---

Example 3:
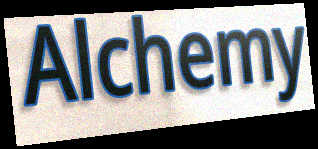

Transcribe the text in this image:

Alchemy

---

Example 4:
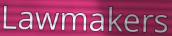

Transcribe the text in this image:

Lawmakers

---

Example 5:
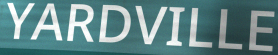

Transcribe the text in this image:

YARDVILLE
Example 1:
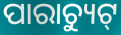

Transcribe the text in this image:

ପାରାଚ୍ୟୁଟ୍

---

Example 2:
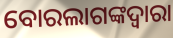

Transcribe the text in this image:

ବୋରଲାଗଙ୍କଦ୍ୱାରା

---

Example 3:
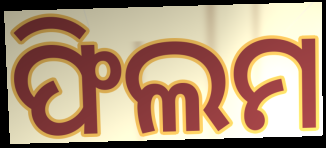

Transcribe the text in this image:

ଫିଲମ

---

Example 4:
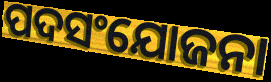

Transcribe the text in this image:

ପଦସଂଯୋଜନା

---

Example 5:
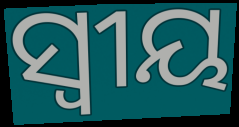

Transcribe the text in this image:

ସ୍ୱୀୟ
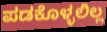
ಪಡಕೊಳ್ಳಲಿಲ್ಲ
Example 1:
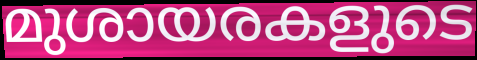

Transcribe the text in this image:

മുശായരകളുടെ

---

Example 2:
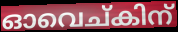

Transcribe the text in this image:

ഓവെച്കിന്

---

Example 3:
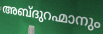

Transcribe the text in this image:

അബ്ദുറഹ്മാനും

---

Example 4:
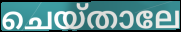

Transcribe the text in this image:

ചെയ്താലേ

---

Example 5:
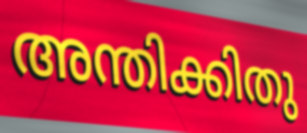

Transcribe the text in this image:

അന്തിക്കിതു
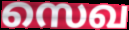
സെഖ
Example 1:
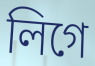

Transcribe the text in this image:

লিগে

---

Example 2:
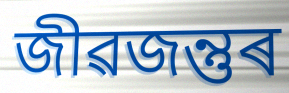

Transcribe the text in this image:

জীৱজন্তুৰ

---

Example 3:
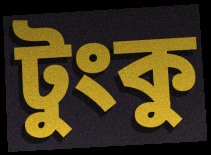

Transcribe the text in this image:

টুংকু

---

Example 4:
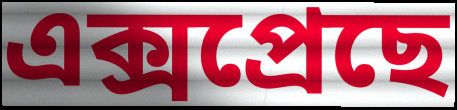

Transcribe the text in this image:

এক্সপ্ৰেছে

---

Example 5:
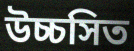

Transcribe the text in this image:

- **ABOUT THIS EXERCISE**
Print each record exactly as it stands, leaving the images out.

- **RESULT OF THE TASK**
---

Example 3:

Transcribe the text in this image:

Alchemy

---

Example 4:

Transcribe the text in this image:

Lawmakers

---

Example 5:

Transcribe the text in this image:

YARDVILLE
Example 1:

Transcribe the text in this image:

ପାରାଚ୍ୟୁଟ୍

---

Example 2:

Transcribe the text in this image:

ବୋରଲାଗଙ୍କଦ୍ୱାରା

---

Example 3:

Transcribe the text in this image:

ଫିଲମ

---

Example 4:

Transcribe the text in this image:

ପଦସଂଯୋଜନା

---

Example 5:

Transcribe the text in this image:

ସ୍ୱୀୟ
ಪಡಕೊಳ್ಳಲಿಲ್ಲ
Example 1:

Transcribe the text in this image:

മുശായരകളുടെ

---

Example 2:

Transcribe the text in this image:

ഓവെച്കിന്

---

Example 3:

Transcribe the text in this image:

അബ്ദുറഹ്മാനും

---

Example 4:

Transcribe the text in this image:

ചെയ്താലേ

---

Example 5:

Transcribe the text in this image:

അന്തിക്കിതു
സെഖ
Example 1:

Transcribe the text in this image:

লিগে

---

Example 2:

Transcribe the text in this image:

জীৱজন্তুৰ

---

Example 3:

Transcribe the text in this image:

টুংকু

---

Example 4:

Transcribe the text in this image:

এক্সপ্ৰেছে

---

Example 5:

Transcribe the text in this image:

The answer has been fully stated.